At the crack of dawn, the kitchen at Sathya Dharma Salai at Vadalur in the Cuddalore district is bustling with activity. Rice is boiling in a huge cauldron as hundreds of the poor wait for the food that reaches them without fail.
At Sathya Dharma Salai, the homeless are fed by volunteers of the Sathya Gnana Sabhai, founded by Tamil saint Ramalinga Adigalar, popularly known as Vallalar, in 1867.
The Dharma Salai feeds over 2,000 persons daily. “No one should go hungry” is the mission of the Dharma Salai which has been feeding the poor for the past 155 years without a break. The Dharma Salai is being managed by the Department of Hindu Religious and Charitable Endowments.
The vision with which Vallalar launched the project still holds good. The serving of free meals to the needy and the homeless from the very kitchen lit by Vallalar is a tradition here. The clay oven measures 21 feet in length and 2.5 feet in width.
According to a member of the Sathya Gnana Sabhai, “The saint advocated feeding of poor as the highest form of worship. The clay oven lit by Vallalar in 1867 continues to burn and has never been extinguished even once. Saint Vallalar established the Hall of Wisdom [Sathya Gnana Sabhai] to show people that God is in the form of pure grace and light. He established the Sabha to feed the poor and the hungry.”
The food is cooked thrice a day in the most hygienic manner. In the places surrounding the Sabhai, free meals are distributed to the sick by volunteers of the Sabhai.
Moved by the plight of those who could not satiate their hunger, the saint wanted to establish a kitchen to ensure that no one went hungry. The site was selected at Vadalur and locals also donated land.
The saint himself lit the clay oven on May 23, 1867. Food is cooked thrice a day in the kitchen. This is to ensure that no one who visits the Sabhai goes without food, the member adds.
The Dharma Salai has an adequate stock of rice for the next year and a half, and the contribution made by devotees in the form of pulses, grain and vegetables facilitates the implementation of the free food programme.
“The saint called the Sacred Hall of Wisdom the manifestation of nature. What is to be experienced within oneself has been shown externally in the Hall of Wisdom. He sought to make people realise this truth by showing Jyothi Darshan.
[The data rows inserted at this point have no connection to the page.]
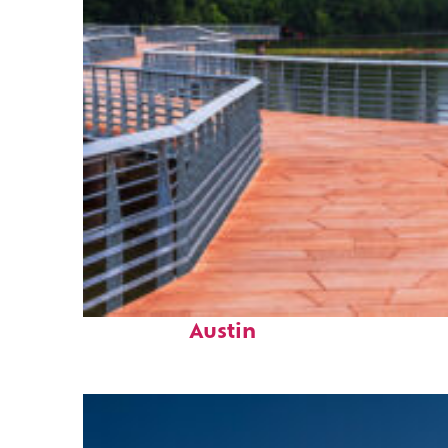
Top places to stay in
Austin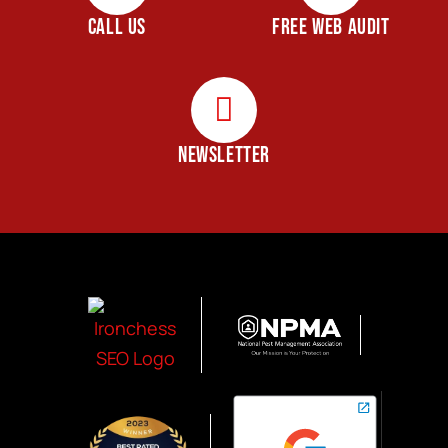
CALL US
FREE WEB AUDIT
NEWSLETTER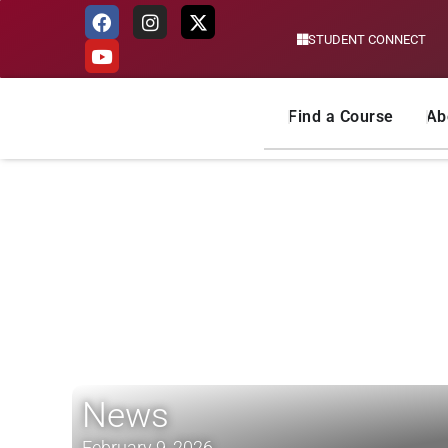
STUDENT CONNECT
Skip
to
content
Find a Course
Ab
News
February 9, 2026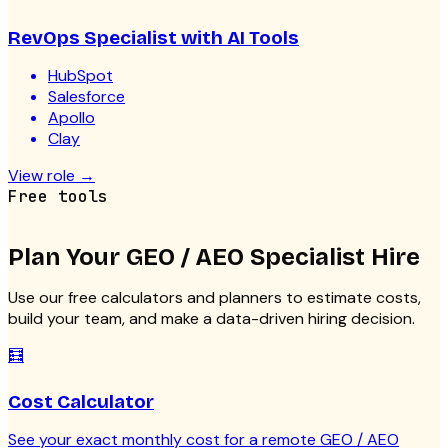
RevOps Specialist with AI Tools
HubSpot
Salesforce
Apollo
Clay
View role
→
Free tools
Plan Your
GEO / AEO Specialist
Hire
Use our free calculators and planners to estimate costs,
build your team, and make a data-driven hiring decision.
🧮
Cost Calculator
See your exact monthly cost for a remote GEO / AEO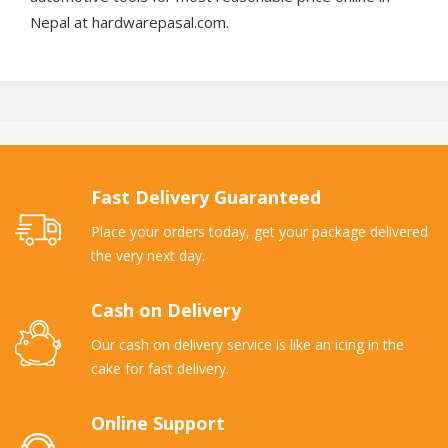
Nepal at hardwarepasal.com.
Fast Delivery Guaranteed
Place your orders today, get your package delivered
the very next day.
Cash on Delivery
Our cash on delivery service is like an icing in the
cake for fast delivery.
Online Support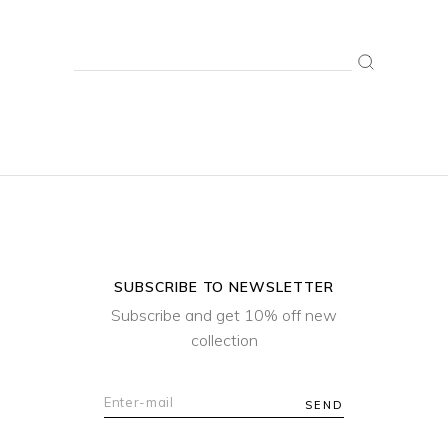
Search
for:
SUBSCRIBE TO NEWSLETTER
Subscribe and get 10% off new
collection
SEND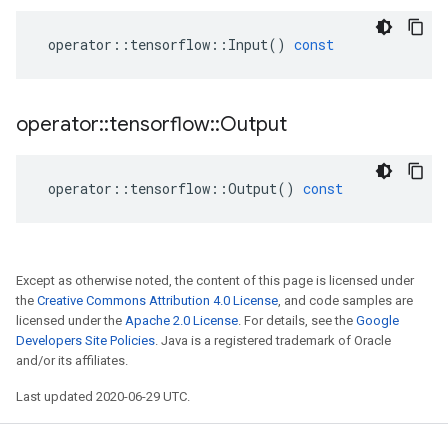
operator
::
tensorflow
::
Input
()
const
operator
::
tensorflow
::
Output
operator
::
tensorflow
::
Output
()
const
Except as otherwise noted, the content of this page is licensed under
the
Creative Commons Attribution 4.0 License
, and code samples are
licensed under the
Apache 2.0 License
. For details, see the
Google
Developers Site Policies
. Java is a registered trademark of Oracle
and/or its affiliates.
Last updated 2020-06-29 UTC.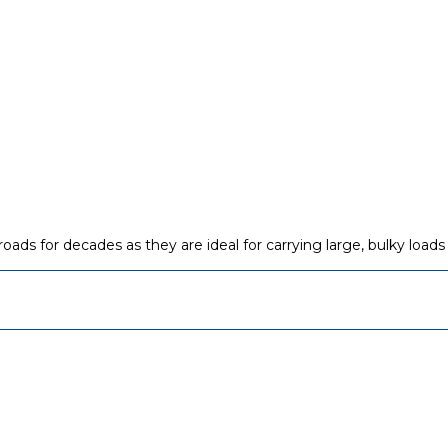
ads for decades as they are ideal for carrying large, bulky loads 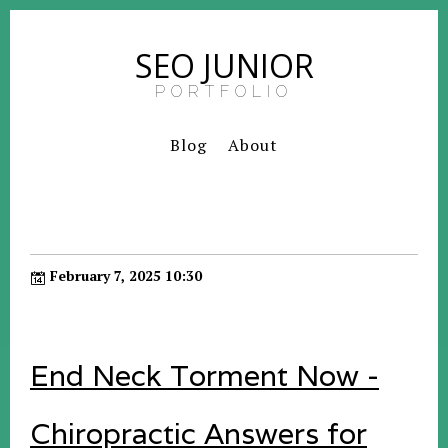
SEO JUNIOR
PORTFOLIO
Blog
About
February 7, 2025 10:30
End Neck Torment Now -
Chiropractic Answers for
On Thai Poosam, all the seven screens of different hues in the Sabhai would be removed one after another to reveal the holy lighted lamp kept in the sanctum sanctorum,” the member says.
The Tamil Nadu government recently set up a committee to celebrate the 200th birth anniversary of Vallalar, who was born in Maruthur near Chidambaram in Cuddalore district on October 5, 1823.
He moved to his mother’s native place, Chinnakavanam near Ponneri, close to Chennai, and penned the bulk of his work there before leaving for Vadalur. His poem Thiruvarutpa is divided into six Thirumuraigal.